The Chernoff bound you need is given by $ Pr(X < (1-\delta)Ex[X]) \le \left( \frac{e^\delta}{(1-\delta)^{1-\delta}} \right)^{Ex[X]}. $
In your case, $Ex[X] = n/4$. Therefore, $ Pr(X < (1-\epsilon)n/8) \le Pr(X < n/8) \le Pr(X < (1/2)n/4) = Pr(X < (1 - 1/2)n/4), $ so $\delta = 1/2$.
This leads to $ Pr(X < (1-\epsilon)n/8) \le \left( \frac{e^{1/2}}{(1/2)^{1/2}} \right)^{n/4}. $
The expression on the right is easily reduced by algebraic manipulation. After this, you need to find an $n$ such that this expression is polynomially small.
This shows some of the power of Chernoff bounds, that is, that once you know $Ex[X]$, you can pick $\delta$ easily, and then the bound itself is given by a simple closed expression raised to $Ex[X]$. Let me repeat: all you need to know (if you have 0/1 independent Poisson Trials), is the expected value!
If you would like help with the algebraic manipulation, please comment as such.

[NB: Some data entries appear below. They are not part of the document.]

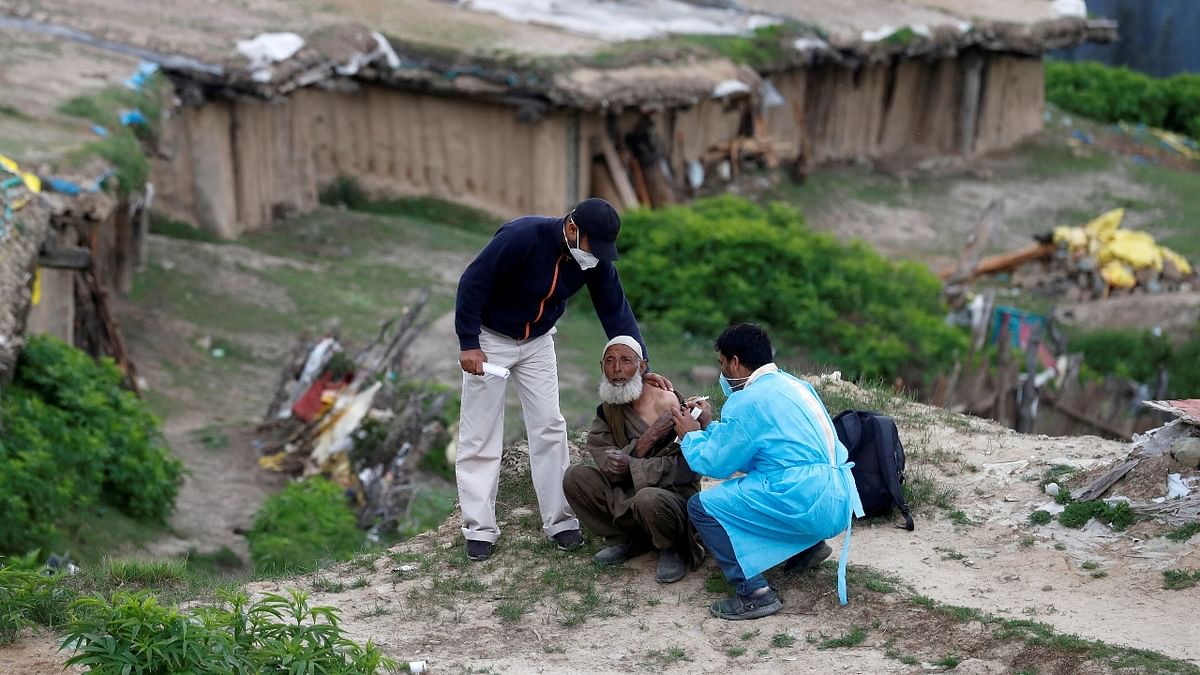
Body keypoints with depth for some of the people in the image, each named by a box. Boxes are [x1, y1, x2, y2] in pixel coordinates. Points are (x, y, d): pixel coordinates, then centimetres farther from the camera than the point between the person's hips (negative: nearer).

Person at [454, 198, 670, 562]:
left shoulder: (597, 259, -16)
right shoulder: (522, 236, -34)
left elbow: (616, 311, -9)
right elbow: (473, 283, -27)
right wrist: (469, 344, -25)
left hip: (537, 341, 5)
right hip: (490, 338, -5)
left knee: (550, 429, 2)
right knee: (479, 436, -2)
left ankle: (560, 521, 10)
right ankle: (480, 529, 5)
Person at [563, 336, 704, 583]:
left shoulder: (668, 403, -16)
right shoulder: (607, 411, 3)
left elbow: (687, 467, -20)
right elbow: (607, 466, -11)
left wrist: (632, 467, -26)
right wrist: (647, 439, -25)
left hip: (675, 495, -6)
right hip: (626, 495, 6)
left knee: (648, 499, -39)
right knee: (575, 477, -11)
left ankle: (673, 549, -5)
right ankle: (629, 541, 4)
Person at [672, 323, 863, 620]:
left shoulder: (748, 401, -11)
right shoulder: (791, 384, 16)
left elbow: (715, 463, -4)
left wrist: (692, 435, 13)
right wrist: (710, 426, 30)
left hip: (809, 507, -9)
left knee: (701, 506, -5)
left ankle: (755, 593, -12)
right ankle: (809, 544, 23)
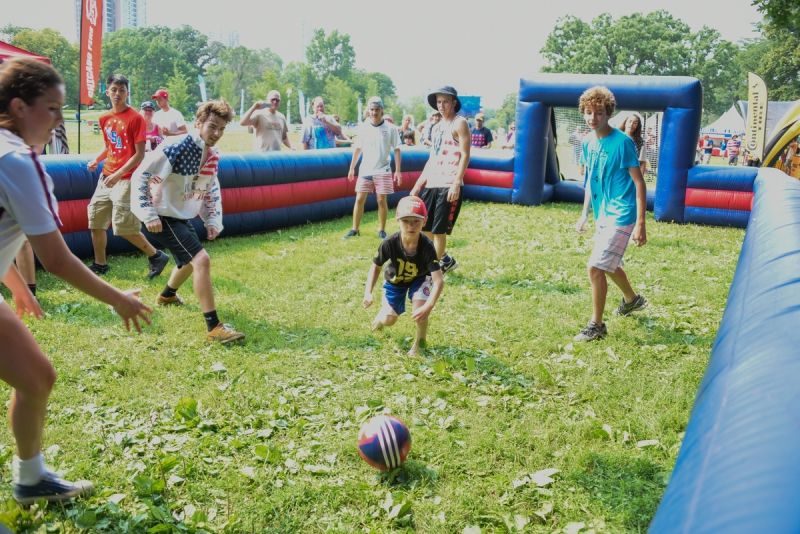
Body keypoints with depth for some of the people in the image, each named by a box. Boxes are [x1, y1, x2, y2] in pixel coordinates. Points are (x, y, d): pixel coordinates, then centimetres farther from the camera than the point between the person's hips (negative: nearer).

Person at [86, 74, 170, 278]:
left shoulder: (135, 118, -11)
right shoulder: (104, 118, 9)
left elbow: (140, 154, -14)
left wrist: (118, 174, -21)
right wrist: (96, 160, 4)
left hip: (126, 179, -7)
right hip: (106, 177, 8)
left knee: (124, 226, -10)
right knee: (96, 220, 10)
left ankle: (156, 256, 8)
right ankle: (100, 264, 24)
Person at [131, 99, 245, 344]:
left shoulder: (213, 156, 3)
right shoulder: (177, 148, -23)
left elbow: (212, 191, 18)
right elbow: (140, 176, -23)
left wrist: (213, 220, 6)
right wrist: (148, 214, -28)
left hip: (184, 217, 10)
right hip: (163, 217, -10)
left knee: (189, 260, 29)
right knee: (201, 259, -23)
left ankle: (167, 295, 60)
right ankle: (214, 327, -20)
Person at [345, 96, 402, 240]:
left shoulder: (390, 128, -4)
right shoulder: (363, 127, 3)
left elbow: (397, 150, -1)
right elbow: (358, 149, 11)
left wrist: (398, 171, -5)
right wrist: (352, 168, 11)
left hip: (382, 170, -2)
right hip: (365, 169, 2)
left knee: (382, 200, 1)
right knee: (360, 199, 1)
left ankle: (381, 230, 12)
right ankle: (355, 229, 10)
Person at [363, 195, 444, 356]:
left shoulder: (427, 247, -37)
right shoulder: (390, 244, -32)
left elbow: (439, 281, -40)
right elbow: (376, 266, -13)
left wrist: (428, 306, -54)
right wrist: (368, 292, -25)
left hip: (419, 279, -1)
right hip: (395, 280, 1)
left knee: (420, 312, -25)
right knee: (388, 320, -5)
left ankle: (420, 340, 7)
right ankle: (381, 316, 35)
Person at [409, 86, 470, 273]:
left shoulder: (459, 123, -4)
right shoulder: (437, 127, 19)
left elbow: (465, 156, -12)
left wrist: (456, 184, -21)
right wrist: (418, 185, 19)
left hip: (449, 186, -8)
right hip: (432, 184, 8)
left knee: (439, 230, -5)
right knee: (424, 227, 12)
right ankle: (446, 260, 28)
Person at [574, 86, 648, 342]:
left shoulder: (622, 142, -18)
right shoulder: (588, 142, 3)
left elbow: (639, 183, -16)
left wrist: (640, 224, -19)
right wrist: (584, 213, 15)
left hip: (620, 216, -8)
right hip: (602, 214, 8)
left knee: (595, 267, -13)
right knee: (609, 264, 24)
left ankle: (596, 325, 1)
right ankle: (632, 299, 51)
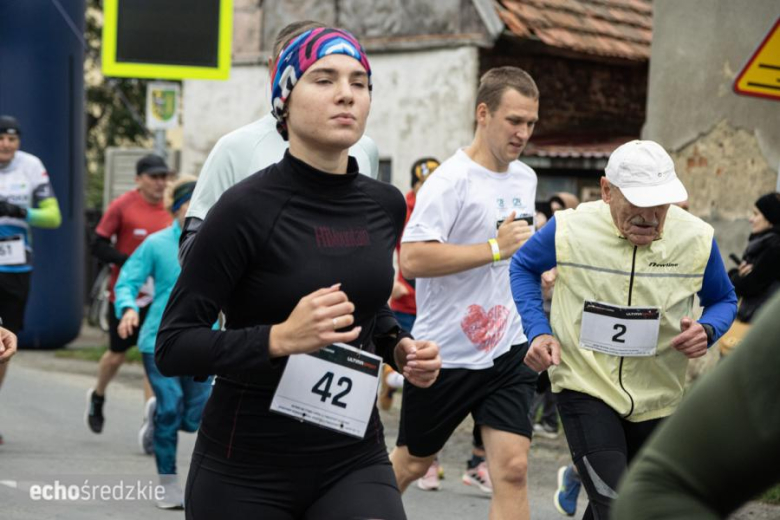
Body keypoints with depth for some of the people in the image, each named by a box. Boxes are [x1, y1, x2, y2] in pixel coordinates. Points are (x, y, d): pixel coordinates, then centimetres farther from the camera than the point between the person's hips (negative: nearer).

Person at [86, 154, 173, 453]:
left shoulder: (170, 210, 5)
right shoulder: (122, 206, -7)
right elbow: (99, 245, -7)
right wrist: (130, 262, -20)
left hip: (157, 296, 2)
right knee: (117, 354, 12)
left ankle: (150, 421, -12)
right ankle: (97, 397, 41)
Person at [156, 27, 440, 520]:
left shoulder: (386, 206, 3)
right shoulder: (248, 208, -15)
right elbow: (173, 346, -14)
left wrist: (399, 346, 3)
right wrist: (280, 338, -27)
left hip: (355, 457, 4)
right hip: (246, 470, -4)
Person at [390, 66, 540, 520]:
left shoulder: (526, 178, 9)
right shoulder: (451, 180, -15)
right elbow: (412, 260, -27)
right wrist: (495, 248, -27)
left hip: (508, 350, 5)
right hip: (445, 351, -5)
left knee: (512, 467, -7)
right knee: (412, 463, 12)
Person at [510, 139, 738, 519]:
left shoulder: (697, 238, -11)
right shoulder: (569, 229, -15)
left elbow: (723, 299, 7)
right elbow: (523, 267, 6)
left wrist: (706, 331, -16)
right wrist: (538, 331, -8)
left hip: (657, 401, 4)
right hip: (585, 388, -3)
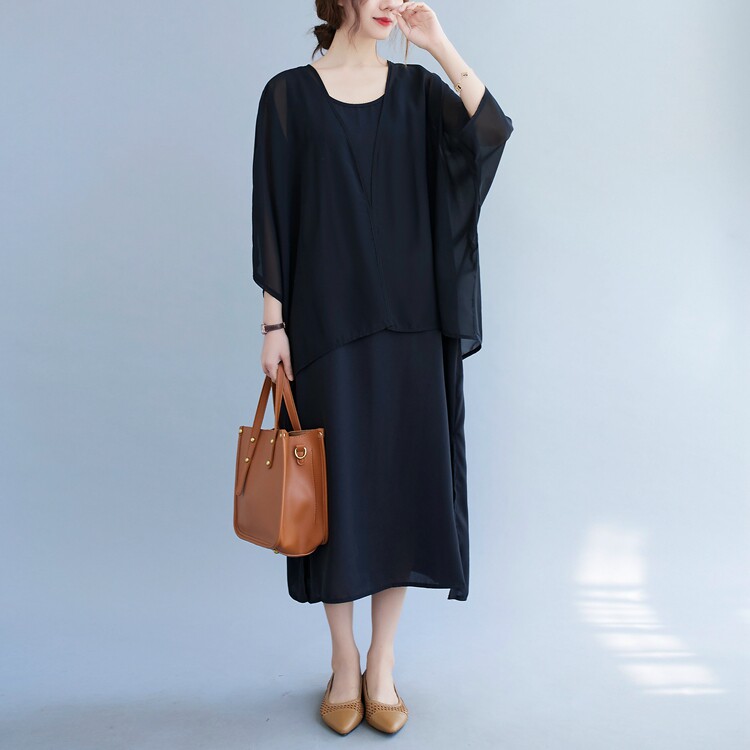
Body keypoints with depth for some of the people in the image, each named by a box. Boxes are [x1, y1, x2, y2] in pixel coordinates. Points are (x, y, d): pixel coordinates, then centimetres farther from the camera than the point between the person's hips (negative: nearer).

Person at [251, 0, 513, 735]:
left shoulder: (417, 88, 11)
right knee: (337, 484, 3)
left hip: (409, 320, 3)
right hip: (327, 321, -2)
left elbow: (493, 130, -6)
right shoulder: (289, 94, 4)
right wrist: (273, 322, -6)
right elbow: (272, 214, -1)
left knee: (405, 480, 4)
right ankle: (344, 660, 23)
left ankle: (383, 663, 21)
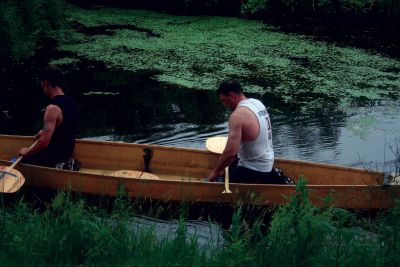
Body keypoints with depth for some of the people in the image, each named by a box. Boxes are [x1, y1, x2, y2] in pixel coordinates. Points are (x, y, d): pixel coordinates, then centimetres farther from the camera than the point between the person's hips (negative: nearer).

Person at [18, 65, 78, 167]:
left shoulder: (52, 108, -25)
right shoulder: (70, 102, 1)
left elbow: (44, 142, -29)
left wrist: (27, 152, -15)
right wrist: (45, 132, 20)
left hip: (55, 155, -9)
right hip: (67, 151, 9)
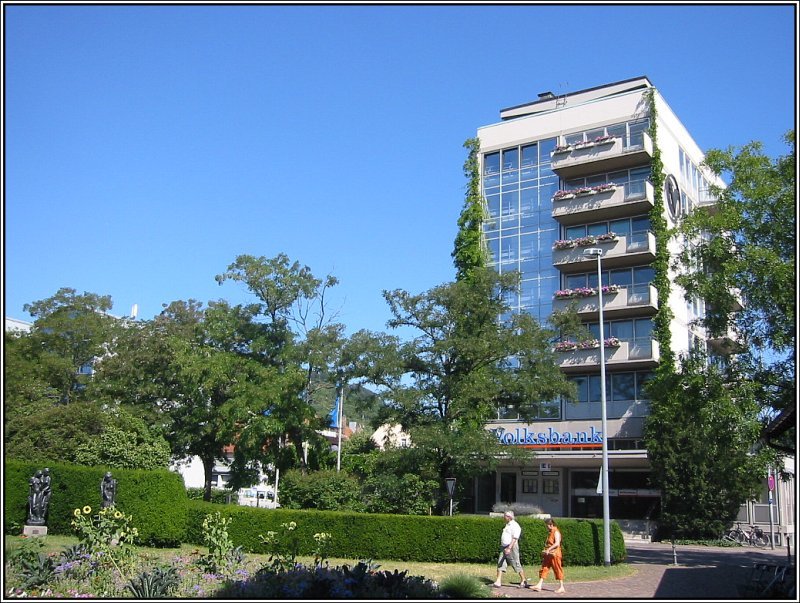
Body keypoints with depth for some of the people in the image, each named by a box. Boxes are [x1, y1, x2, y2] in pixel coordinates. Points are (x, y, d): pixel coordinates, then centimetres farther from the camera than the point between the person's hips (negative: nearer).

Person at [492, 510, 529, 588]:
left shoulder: (515, 526, -13)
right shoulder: (508, 525, 16)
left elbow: (514, 538, -22)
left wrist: (509, 548, -30)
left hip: (511, 547, -9)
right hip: (504, 547, 9)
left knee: (516, 565, 0)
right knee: (500, 564, 1)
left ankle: (523, 581, 14)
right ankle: (498, 582, -1)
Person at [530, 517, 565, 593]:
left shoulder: (556, 532, -13)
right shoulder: (550, 532, 15)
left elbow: (557, 544, -23)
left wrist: (548, 549, -23)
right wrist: (545, 550, 10)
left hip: (554, 554, -9)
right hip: (548, 554, 9)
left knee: (558, 570, -1)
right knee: (544, 569, 5)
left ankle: (561, 587, 7)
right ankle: (539, 585, 5)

NB + spoiler: Another formulation to memorize (cf. deathbed formulae :-) of the lower Chernoff bound is $ Pr(X < (1-\delta)Ex[X]) \le e^{-Ex[X]\delta^2/2}. $ In your case, this would become $ Pr(X < (1-\epsilon)n/8) \le e^{-(n/4)(1/2)^2/2} = e^{-n/32}. $ Solving for $n$ such that this expression is less than $N^{-c}$ gives $n \ge 64\log N$ (to get the bound with high probability with respect to $N$), as this equation shows: $ e^{-64\log(N)/32} = \left( e^{\log N} \right)^{-2} = N^{-2}. $
Thus, with at least $n = \Theta(\log N)$ flips (or whatever your variables denote) means that $X \ge (1-\epsilon)n/8$ with high probability with respect to $N$.